**WORK REQUIRED**
Pull out every line from the items below that contains the string "roll", treating uppercase and lowercase letters as different.

──────────

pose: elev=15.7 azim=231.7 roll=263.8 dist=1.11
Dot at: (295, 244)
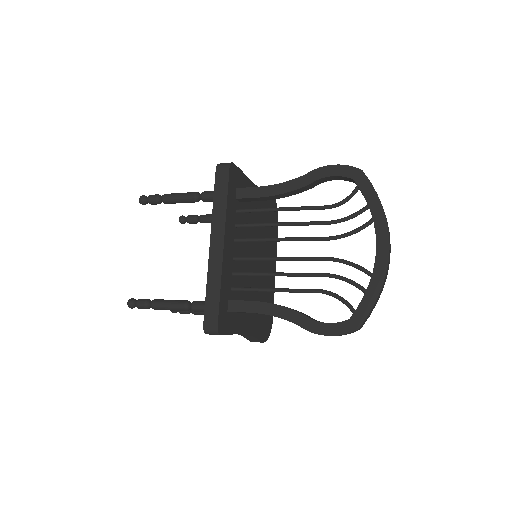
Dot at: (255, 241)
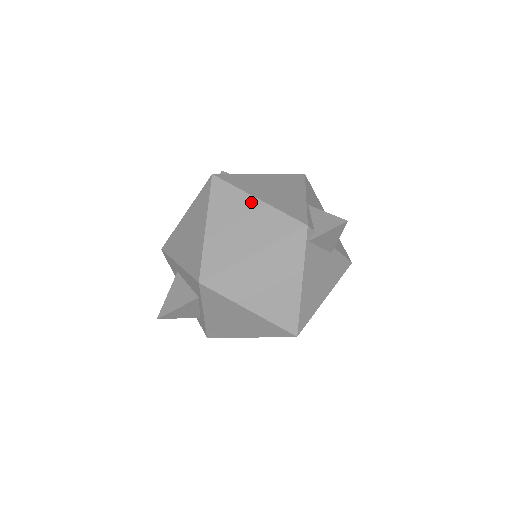
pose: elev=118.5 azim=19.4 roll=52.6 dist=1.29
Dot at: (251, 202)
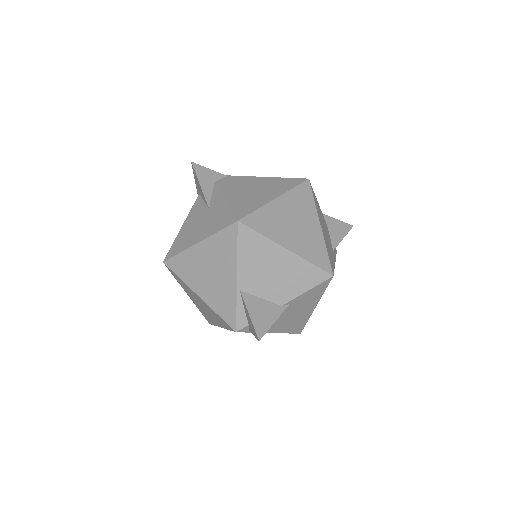
Dot at: (196, 296)
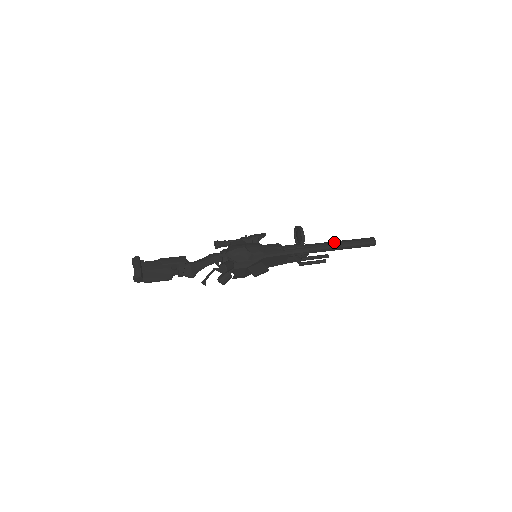
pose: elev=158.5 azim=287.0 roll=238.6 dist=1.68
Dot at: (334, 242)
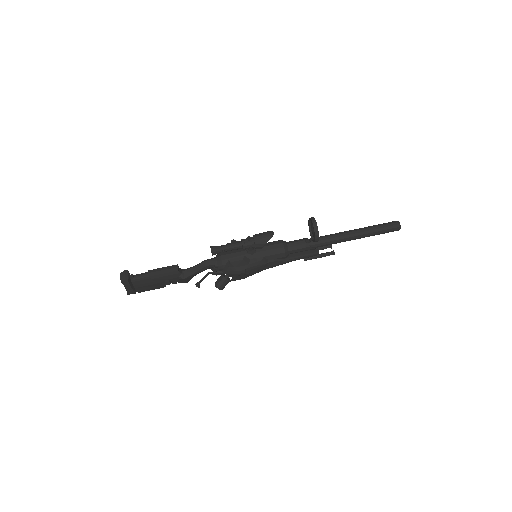
Dot at: (350, 238)
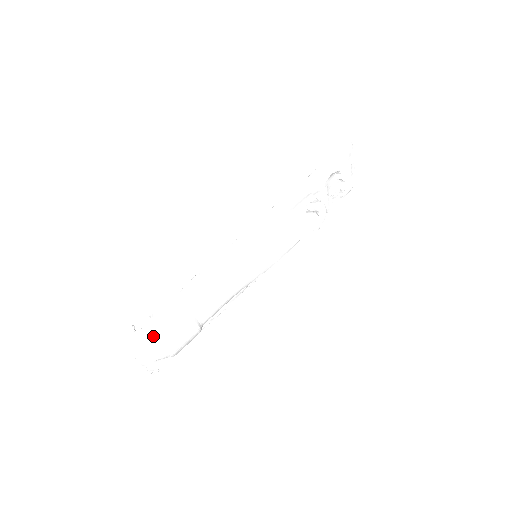
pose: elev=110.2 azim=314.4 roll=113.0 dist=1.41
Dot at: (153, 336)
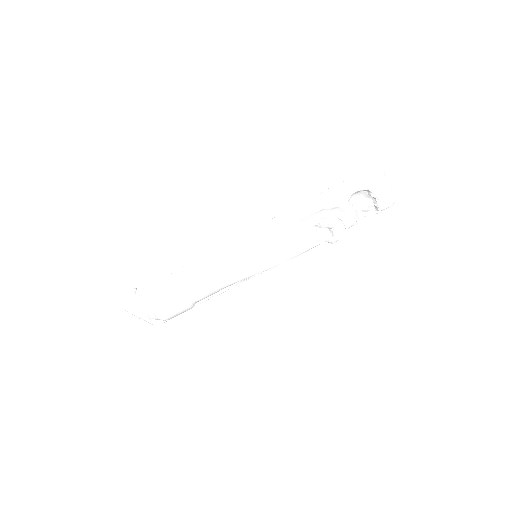
Dot at: (145, 303)
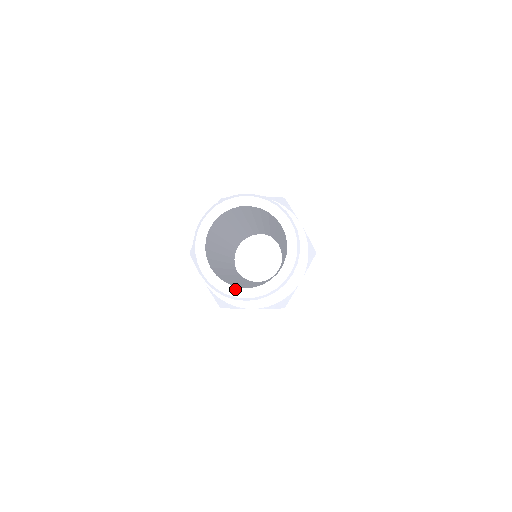
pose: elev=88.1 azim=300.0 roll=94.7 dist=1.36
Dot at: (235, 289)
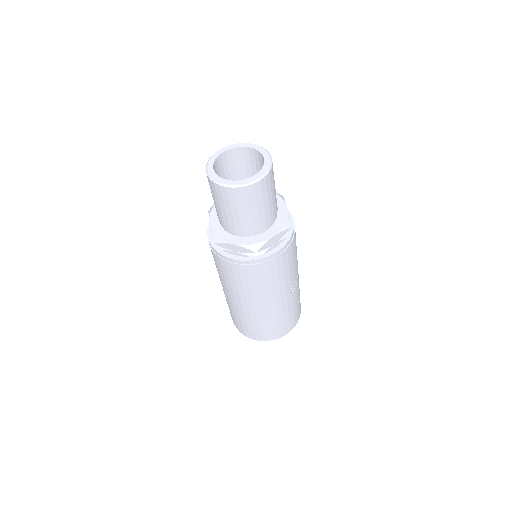
Dot at: (250, 179)
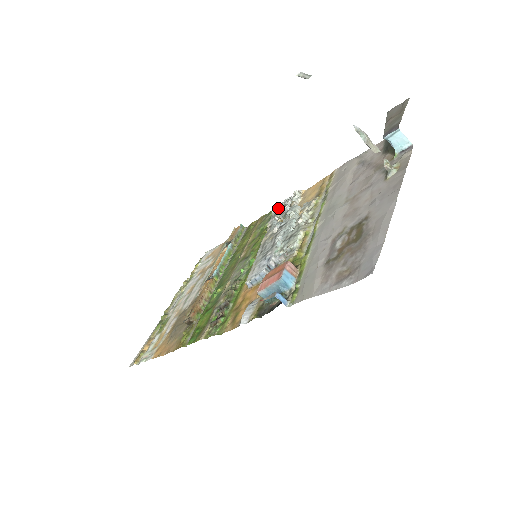
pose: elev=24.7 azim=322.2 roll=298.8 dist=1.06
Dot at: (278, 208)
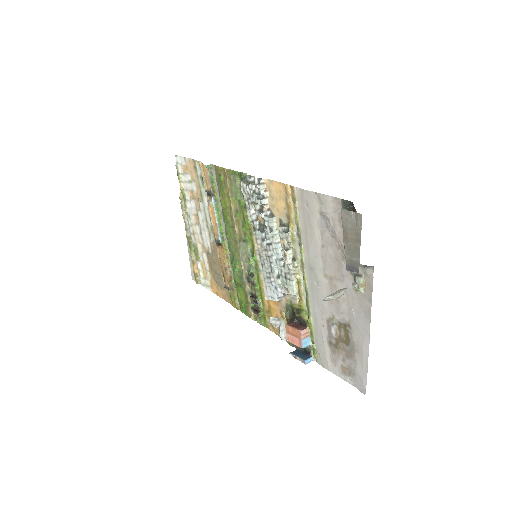
Dot at: (247, 194)
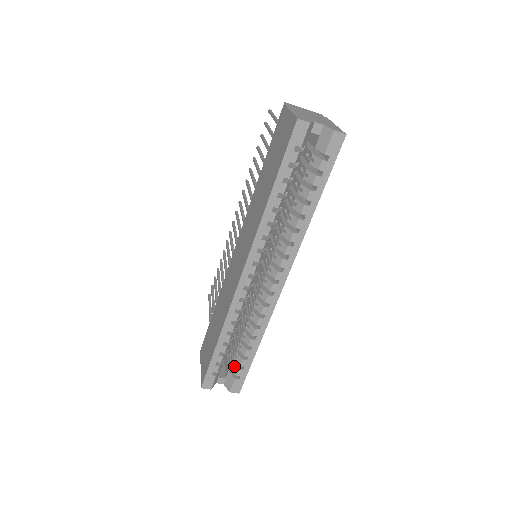
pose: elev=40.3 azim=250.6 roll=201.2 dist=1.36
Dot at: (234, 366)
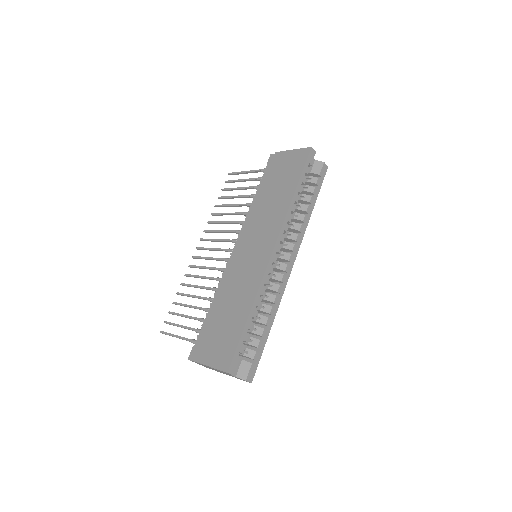
Dot at: (249, 351)
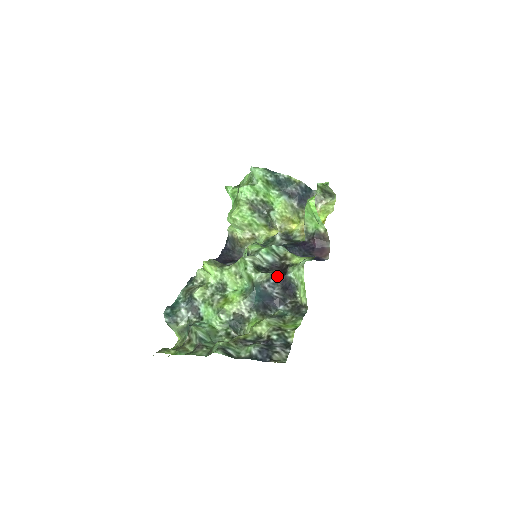
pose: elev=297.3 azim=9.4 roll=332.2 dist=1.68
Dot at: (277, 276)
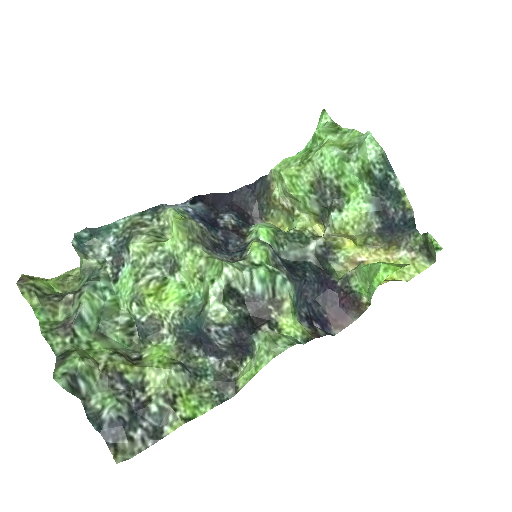
Dot at: (239, 327)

──────────

**FINAL RESULT**
pose: elev=15.7 azim=231.7 roll=263.8 dist=1.11
pose: elev=118.5 azim=19.4 roll=52.6 dist=1.29
pose: elev=158.5 azim=287.0 roll=238.6 dist=1.68
pose: elev=110.2 azim=314.4 roll=113.0 dist=1.41
pose: elev=88.1 azim=300.0 roll=94.7 dist=1.36
pose: elev=24.7 azim=322.2 roll=298.8 dist=1.06
pose: elev=40.3 azim=250.6 roll=201.2 dist=1.36
pose: elev=297.3 azim=9.4 roll=332.2 dist=1.68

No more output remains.